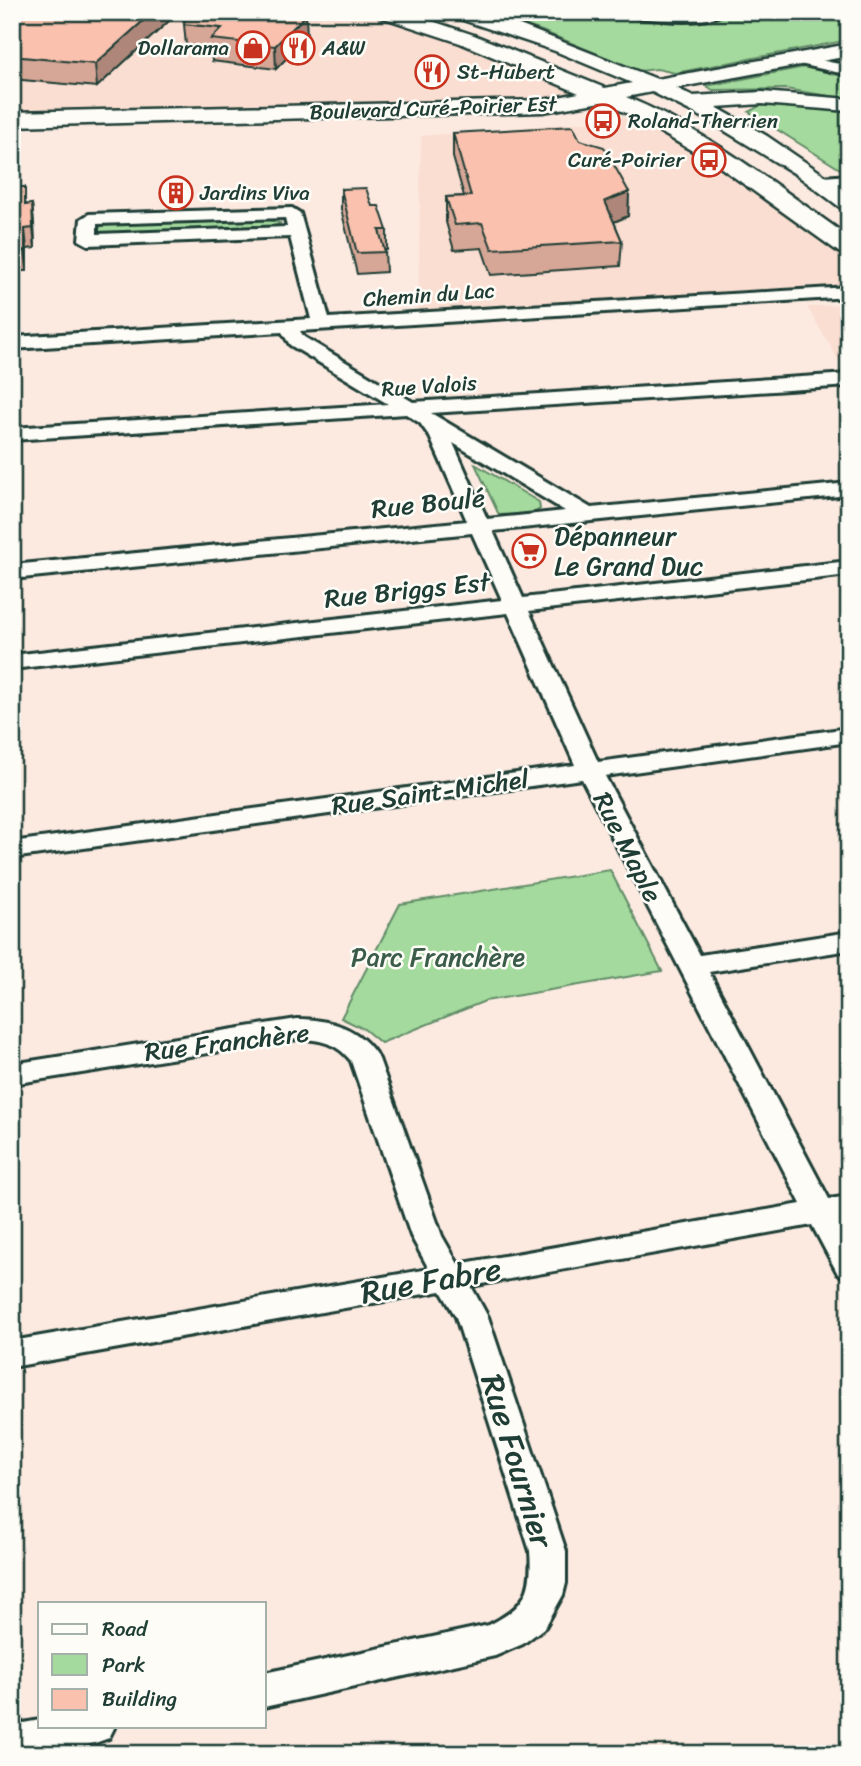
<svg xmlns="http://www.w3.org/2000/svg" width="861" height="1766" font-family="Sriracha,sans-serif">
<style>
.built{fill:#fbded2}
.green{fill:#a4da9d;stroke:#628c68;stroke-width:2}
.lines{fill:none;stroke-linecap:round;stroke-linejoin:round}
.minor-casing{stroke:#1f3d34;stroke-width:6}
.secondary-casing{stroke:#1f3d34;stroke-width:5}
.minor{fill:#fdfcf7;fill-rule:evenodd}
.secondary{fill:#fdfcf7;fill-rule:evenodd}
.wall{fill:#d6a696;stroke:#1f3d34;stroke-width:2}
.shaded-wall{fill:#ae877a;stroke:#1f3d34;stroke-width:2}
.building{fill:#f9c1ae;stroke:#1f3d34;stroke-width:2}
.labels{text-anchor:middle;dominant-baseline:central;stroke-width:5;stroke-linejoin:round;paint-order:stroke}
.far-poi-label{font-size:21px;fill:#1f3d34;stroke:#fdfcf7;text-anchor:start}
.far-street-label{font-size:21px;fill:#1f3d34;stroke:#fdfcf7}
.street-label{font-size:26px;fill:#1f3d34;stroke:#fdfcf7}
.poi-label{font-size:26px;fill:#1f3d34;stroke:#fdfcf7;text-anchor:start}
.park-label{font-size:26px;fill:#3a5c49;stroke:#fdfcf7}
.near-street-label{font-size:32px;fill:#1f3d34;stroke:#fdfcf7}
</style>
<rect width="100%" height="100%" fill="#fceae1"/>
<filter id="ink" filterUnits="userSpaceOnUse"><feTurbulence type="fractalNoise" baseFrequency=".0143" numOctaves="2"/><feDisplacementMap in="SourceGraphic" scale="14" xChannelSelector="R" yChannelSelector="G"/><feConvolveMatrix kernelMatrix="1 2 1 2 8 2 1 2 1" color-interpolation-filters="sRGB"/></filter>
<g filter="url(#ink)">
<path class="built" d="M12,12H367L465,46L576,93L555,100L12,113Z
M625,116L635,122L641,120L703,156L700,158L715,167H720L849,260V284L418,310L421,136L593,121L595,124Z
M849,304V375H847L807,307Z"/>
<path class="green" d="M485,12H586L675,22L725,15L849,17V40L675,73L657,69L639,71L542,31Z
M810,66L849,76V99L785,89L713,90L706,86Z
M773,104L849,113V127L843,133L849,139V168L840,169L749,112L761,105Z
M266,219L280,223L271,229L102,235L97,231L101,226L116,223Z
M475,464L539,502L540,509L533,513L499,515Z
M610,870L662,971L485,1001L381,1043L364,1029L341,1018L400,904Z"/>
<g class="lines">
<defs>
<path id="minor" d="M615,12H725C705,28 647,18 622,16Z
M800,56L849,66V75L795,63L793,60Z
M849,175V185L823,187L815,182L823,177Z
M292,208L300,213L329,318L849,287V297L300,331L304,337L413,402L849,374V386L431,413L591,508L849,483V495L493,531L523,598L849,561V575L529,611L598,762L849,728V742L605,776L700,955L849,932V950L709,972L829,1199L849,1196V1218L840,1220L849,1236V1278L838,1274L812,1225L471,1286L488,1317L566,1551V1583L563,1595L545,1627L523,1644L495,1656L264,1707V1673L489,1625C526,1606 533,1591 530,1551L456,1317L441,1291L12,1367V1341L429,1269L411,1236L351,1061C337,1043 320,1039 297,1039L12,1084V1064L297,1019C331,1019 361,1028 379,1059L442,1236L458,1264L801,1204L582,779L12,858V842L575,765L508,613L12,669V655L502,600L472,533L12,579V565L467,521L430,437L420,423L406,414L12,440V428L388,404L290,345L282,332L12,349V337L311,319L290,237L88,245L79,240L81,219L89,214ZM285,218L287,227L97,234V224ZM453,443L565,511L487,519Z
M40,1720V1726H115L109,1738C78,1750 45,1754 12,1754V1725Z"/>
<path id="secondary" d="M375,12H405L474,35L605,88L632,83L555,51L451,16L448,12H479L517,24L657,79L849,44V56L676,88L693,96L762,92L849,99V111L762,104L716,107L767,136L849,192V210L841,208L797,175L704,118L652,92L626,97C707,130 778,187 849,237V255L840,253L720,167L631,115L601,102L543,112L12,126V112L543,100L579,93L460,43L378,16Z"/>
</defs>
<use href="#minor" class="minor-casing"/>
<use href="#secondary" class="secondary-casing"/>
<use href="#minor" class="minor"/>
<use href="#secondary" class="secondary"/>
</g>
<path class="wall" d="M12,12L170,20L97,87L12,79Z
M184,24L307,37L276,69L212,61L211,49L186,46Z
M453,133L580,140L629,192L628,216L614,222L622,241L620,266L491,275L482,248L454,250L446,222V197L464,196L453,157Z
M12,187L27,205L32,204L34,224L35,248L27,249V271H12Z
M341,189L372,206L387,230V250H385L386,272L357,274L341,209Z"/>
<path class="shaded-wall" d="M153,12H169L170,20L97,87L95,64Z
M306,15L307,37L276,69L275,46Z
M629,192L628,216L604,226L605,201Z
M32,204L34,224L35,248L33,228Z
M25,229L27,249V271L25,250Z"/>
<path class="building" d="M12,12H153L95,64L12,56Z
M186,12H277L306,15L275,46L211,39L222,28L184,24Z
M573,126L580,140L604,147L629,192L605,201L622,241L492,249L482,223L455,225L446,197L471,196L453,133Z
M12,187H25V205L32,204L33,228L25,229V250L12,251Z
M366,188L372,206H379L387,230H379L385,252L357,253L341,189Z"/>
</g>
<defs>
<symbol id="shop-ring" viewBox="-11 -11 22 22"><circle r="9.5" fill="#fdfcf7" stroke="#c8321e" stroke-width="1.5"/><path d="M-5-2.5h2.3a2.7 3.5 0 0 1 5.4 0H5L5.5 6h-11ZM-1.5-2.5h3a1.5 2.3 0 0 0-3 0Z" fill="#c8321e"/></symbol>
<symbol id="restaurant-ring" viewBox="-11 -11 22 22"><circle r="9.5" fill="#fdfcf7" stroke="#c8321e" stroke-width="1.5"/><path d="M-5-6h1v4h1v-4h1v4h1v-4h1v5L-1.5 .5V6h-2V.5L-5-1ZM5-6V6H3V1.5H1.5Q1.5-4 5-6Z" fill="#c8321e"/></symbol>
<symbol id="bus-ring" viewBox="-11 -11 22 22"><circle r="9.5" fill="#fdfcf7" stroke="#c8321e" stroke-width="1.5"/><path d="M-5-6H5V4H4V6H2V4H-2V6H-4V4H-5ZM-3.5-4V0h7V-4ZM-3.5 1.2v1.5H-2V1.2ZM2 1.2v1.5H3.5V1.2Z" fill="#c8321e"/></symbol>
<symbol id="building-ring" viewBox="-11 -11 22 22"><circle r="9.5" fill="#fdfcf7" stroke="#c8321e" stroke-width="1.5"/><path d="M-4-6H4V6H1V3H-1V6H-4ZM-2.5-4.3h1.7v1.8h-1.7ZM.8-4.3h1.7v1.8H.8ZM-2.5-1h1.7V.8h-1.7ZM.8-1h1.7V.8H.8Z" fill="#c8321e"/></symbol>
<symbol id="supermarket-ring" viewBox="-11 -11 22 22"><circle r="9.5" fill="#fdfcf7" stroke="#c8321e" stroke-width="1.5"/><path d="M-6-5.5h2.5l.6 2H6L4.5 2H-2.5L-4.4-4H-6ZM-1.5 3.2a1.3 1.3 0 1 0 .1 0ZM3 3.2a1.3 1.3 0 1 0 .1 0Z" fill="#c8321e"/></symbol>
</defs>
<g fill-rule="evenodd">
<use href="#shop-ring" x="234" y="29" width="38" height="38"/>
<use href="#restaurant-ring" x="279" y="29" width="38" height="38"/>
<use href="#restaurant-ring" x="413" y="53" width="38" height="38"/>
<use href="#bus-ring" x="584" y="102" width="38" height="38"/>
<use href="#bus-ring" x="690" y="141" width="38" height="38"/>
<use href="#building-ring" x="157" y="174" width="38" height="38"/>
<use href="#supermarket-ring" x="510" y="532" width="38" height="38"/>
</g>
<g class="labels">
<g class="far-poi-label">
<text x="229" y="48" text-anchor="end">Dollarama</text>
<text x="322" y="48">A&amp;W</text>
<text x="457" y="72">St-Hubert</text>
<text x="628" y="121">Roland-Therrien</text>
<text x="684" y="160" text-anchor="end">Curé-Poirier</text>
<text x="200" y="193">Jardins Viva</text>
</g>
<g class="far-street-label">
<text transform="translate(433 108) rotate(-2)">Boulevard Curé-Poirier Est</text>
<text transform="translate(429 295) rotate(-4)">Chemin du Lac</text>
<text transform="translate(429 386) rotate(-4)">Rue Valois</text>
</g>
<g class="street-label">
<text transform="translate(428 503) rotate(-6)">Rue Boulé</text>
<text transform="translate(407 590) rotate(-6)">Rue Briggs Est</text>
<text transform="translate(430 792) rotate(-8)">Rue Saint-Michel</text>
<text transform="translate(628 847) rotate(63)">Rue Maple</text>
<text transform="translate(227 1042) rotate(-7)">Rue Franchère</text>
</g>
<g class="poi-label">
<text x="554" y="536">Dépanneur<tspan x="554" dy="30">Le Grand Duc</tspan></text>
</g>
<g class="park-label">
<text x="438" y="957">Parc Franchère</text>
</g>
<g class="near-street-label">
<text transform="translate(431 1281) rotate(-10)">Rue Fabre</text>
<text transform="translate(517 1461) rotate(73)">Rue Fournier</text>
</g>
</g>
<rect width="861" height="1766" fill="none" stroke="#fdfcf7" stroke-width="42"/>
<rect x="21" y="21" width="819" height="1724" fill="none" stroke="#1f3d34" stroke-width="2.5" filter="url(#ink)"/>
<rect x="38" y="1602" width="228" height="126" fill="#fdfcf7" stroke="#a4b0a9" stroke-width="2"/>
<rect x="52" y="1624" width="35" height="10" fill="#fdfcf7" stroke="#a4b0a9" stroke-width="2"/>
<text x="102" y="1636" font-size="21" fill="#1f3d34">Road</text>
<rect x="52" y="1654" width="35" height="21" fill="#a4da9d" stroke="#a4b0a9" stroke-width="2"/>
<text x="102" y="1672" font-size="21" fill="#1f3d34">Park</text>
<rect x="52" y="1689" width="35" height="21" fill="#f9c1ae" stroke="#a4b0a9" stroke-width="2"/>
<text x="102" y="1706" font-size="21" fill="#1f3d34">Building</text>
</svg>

= What this task involves =
Provide the count, and nothing else, of lines in the data above where the word "Poirier" occurs.

= Answer to this problem =
2